KnugiHK / WhatsApp-Chat-Exporter

A customizable Android and iOS/iPadOS WhatsApp database parser that will give you the history of your WhatsApp conversations in HTML and JSON. Android Backup Crypt12, Crypt14, Crypt15, and new schema supported.
https://wts.knugi.dev/
MIT License
521 stars 76 forks source link

Move/Convert media to "usual" structure #31

Closed Fvegini closed 1 year ago

Fvegini commented 1 year ago

There's some tool or script that may move or convert all the media to a normal single-folder structure?

I would like to backup my whatsapp media mainly for the images/videos of my family, but the current mixed files inside "random" folders are horrible to do this. Since all the filenames are hashed and don't seems to have any metadata related to the date the media was sent, I can't see an easy way to achieve this.

If there's nothing already created to achieve this, I think will try to create some script to read the HTML or JSON, then search for the media tags, then copy to a custom folder and rename with the "date_sent" or something like this!

KnugiHK commented 1 year ago

I assume you are talking about the backup of iOS. Correct me if not. Apple renames the files to the hash of the path intentionally. Possibly to force their users to stay in their ecosystem. AFAIK there is nothing to archive that.

Fvegini commented 1 year ago

Exactly, it is in the iOS and the crazy hash folder!

I created a very simple script that worked like a charm to me!

The code is really, really ugly... but it works and is simple to understand and execute!

If someone want to do something similar it is here:


import json
import pytz
from datetime import datetime, timedelta
from pathlib import Path
import shutil
import os
from slugify import slugify

custom_timezone = pytz.timezone('America/Sao_Paulo')

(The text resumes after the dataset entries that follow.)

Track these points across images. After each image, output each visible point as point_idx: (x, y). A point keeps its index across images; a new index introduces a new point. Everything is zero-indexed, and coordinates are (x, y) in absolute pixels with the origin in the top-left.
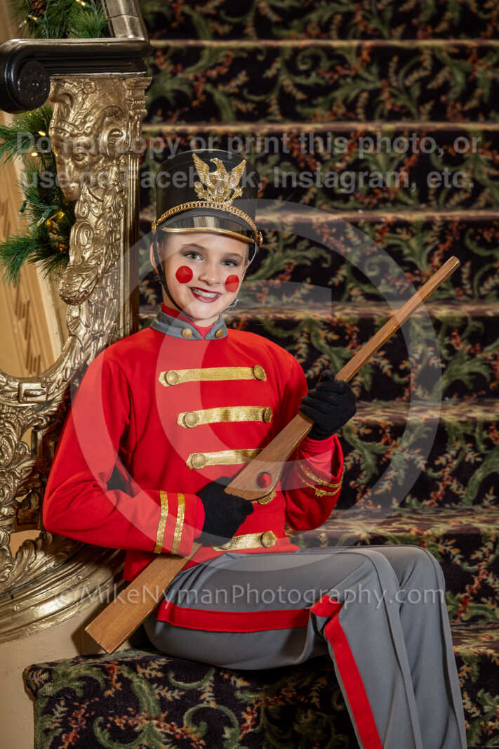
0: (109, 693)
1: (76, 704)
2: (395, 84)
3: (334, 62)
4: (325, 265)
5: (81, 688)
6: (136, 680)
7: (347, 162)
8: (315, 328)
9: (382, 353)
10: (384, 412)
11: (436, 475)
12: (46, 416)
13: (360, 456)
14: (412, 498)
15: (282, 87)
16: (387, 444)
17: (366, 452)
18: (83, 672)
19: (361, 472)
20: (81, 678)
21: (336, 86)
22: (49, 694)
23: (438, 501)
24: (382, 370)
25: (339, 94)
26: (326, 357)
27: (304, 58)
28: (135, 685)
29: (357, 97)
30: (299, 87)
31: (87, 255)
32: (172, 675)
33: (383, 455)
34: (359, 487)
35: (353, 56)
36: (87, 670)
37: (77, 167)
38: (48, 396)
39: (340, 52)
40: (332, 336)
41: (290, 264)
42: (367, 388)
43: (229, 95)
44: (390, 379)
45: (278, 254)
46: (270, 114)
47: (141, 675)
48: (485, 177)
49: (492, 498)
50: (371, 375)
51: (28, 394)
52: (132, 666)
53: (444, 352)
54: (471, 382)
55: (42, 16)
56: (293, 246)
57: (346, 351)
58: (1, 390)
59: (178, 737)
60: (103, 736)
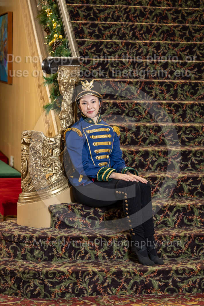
0: (69, 212)
1: (61, 214)
2: (137, 70)
3: (122, 64)
4: (120, 113)
5: (62, 211)
9: (133, 134)
10: (134, 148)
11: (146, 163)
12: (55, 146)
13: (128, 158)
14: (140, 168)
15: (110, 70)
16: (134, 155)
17: (130, 157)
18: (63, 207)
19: (128, 162)
20: (62, 209)
21: (123, 70)
22: (54, 212)
23: (146, 169)
24: (133, 138)
27: (115, 63)
28: (75, 210)
30: (114, 70)
31: (66, 109)
32: (83, 208)
33: (133, 158)
35: (127, 63)
37: (64, 87)
38: (56, 141)
39: (124, 62)
40: (122, 129)
41: (112, 112)
42: (130, 142)
44: (135, 140)
45: (108, 110)
46: (107, 76)
47: (76, 208)
48: (158, 93)
49: (159, 169)
50: (131, 139)
51: (51, 141)
52: (74, 206)
53: (148, 134)
54: (154, 141)
55: (55, 52)
56: (112, 108)
57: (125, 133)
58: (45, 140)
59: (85, 223)
60: (67, 222)
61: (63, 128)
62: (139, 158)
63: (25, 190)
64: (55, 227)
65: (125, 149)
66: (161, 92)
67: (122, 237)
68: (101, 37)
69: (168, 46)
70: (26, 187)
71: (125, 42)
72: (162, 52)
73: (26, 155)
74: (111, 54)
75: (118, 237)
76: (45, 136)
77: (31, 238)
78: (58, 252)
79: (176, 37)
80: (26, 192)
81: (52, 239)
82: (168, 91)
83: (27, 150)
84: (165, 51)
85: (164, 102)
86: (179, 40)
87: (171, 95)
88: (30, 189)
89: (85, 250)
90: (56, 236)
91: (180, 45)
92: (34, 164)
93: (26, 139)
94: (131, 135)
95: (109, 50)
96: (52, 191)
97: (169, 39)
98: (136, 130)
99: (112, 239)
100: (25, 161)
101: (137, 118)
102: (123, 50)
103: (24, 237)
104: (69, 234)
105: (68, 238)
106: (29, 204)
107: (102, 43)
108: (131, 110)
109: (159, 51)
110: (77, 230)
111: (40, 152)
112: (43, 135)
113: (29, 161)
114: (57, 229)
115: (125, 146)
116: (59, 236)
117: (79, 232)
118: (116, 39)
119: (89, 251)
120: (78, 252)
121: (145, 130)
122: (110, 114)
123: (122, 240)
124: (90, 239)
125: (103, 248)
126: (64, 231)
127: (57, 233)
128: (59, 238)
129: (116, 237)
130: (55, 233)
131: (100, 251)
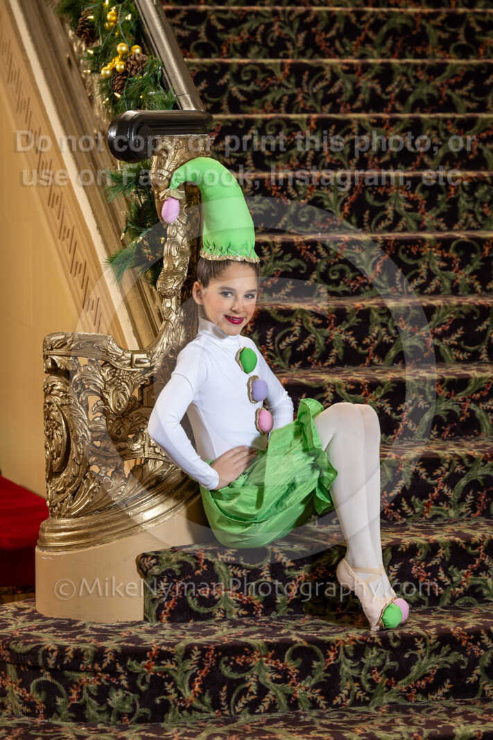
0: (198, 572)
1: (175, 580)
3: (292, 129)
4: (302, 272)
5: (179, 569)
6: (217, 563)
8: (306, 316)
9: (351, 333)
11: (397, 417)
12: (149, 377)
16: (366, 396)
18: (181, 558)
20: (179, 562)
21: (292, 146)
22: (156, 574)
23: (399, 436)
24: (350, 345)
25: (294, 152)
26: (313, 336)
27: (271, 126)
28: (216, 566)
29: (307, 154)
31: (177, 264)
32: (241, 559)
35: (305, 125)
36: (183, 556)
38: (151, 363)
39: (296, 122)
40: (317, 321)
41: (278, 271)
42: (341, 358)
43: (218, 153)
44: (356, 351)
45: (270, 264)
46: (247, 166)
47: (220, 560)
48: (402, 209)
49: (435, 433)
50: (343, 348)
51: (138, 362)
52: (214, 553)
53: (393, 331)
55: (122, 94)
56: (280, 258)
57: (327, 331)
58: (118, 359)
59: (244, 602)
60: (193, 604)
61: (168, 321)
62: (378, 404)
63: (60, 510)
64: (158, 618)
65: (337, 379)
66: (410, 206)
67: (365, 641)
68: (215, 52)
69: (414, 73)
70: (63, 501)
71: (291, 65)
72: (397, 91)
73: (62, 405)
74: (251, 98)
75: (354, 640)
76: (120, 348)
77: (99, 655)
78: (180, 694)
79: (430, 47)
80: (64, 517)
81: (163, 656)
82: (431, 204)
83: (64, 392)
84: (406, 86)
85: (427, 236)
86: (438, 55)
87: (438, 216)
88: (79, 506)
89: (258, 683)
90: (172, 645)
91: (448, 68)
92: (89, 433)
93: (60, 358)
94: (343, 337)
95: (245, 88)
96: (144, 511)
97: (410, 52)
98: (359, 320)
99: (338, 648)
100: (60, 424)
101: (352, 284)
102: (287, 88)
103: (78, 655)
104: (207, 638)
105: (209, 650)
106: (75, 552)
107: (225, 68)
108: (335, 264)
109: (389, 89)
110: (225, 624)
111: (107, 396)
112: (115, 346)
113: (70, 424)
114: (166, 625)
115: (328, 369)
116: (182, 645)
117: (234, 631)
118: (258, 55)
119: (271, 685)
120: (237, 691)
121: (385, 319)
122: (273, 276)
123: (367, 648)
124: (273, 652)
125: (313, 677)
126: (188, 630)
127: (171, 635)
128: (183, 652)
129: (349, 641)
130: (165, 637)
131: (302, 684)
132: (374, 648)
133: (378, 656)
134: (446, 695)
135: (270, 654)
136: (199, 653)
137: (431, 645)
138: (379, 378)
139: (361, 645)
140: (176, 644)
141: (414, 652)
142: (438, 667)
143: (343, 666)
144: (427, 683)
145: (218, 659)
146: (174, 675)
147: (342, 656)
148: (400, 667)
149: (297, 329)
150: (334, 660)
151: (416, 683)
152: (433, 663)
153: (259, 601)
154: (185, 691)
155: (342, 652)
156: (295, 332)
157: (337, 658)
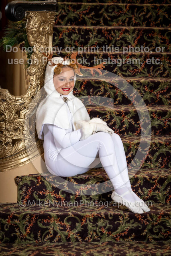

with open("result.json", "r") as f:
    data = json.load(f)

slugified_name = None
folder_path = None
put_data_in_front_of_contact_name = False

try:
    for _, contact in data.items():
        if put_data_in_front_of_contact_name and slugified_name and os.path.exists(folder_path):
            main_path = Path(folder_path)
            new_folder_path = Path(os.listdir(folder_path)[-1]).stem + "_" + main_path.stem
            new_main_path = Path(os.path.join(main_path.parents[0], new_folder_path))
            os.rename(main_path, new_main_path)
        name = contact.get("name")
        if not name:
            slugified_name = "sem_nome"
        else:
            slugified_name = slugify(name)
        for _, item in contact.get("messages").items():
            if item.get("media"):
                try:
                    media_time = datetime.fromtimestamp(item.get("timestamp")).astimezone(custom_timezone) - timedelta(hours=2)
                    original_path = Path(os.path.join("result", item.get("data")))

                    if original_path.suffix in ([".vcf"]):
                        continue
                    new_filename = media_time.strftime("%Y_%m_%d-%H_%M_%S") + original_path.suffix
                    final_path = os.path.join("new", slugified_name, new_filename)
                    if os.path.exists(final_path):
                        continue
                    folder_path = os.path.dirname(final_path)
                    os.makedirs(folder_path, exist_ok=True)
                    shutil.copyfile(original_path, final_path)
                except Exception as ex:
                    print("error")
except Exception as ex:
    print("error")
Fvegini commented 1 year ago

It basically will copy all the files of all the contacts to a new structure using the contact name and the time that the media was sent, creating a structure like this:

new/Contact1/2023_02_01-11_10_10.jpg new/Contact1/2023_02_02-16_15_20.jpg new/Contact1/2023_02_03-17_10_10.jpg

I also added a flag to rename the contact folder with the date of the last media sent, this way you can sort and maybe just delete all the very old ones. (It just use the last media data, not the last message data)

KnugiHK commented 1 year ago

Glad to see the initiative for producing JSON actually helps someone!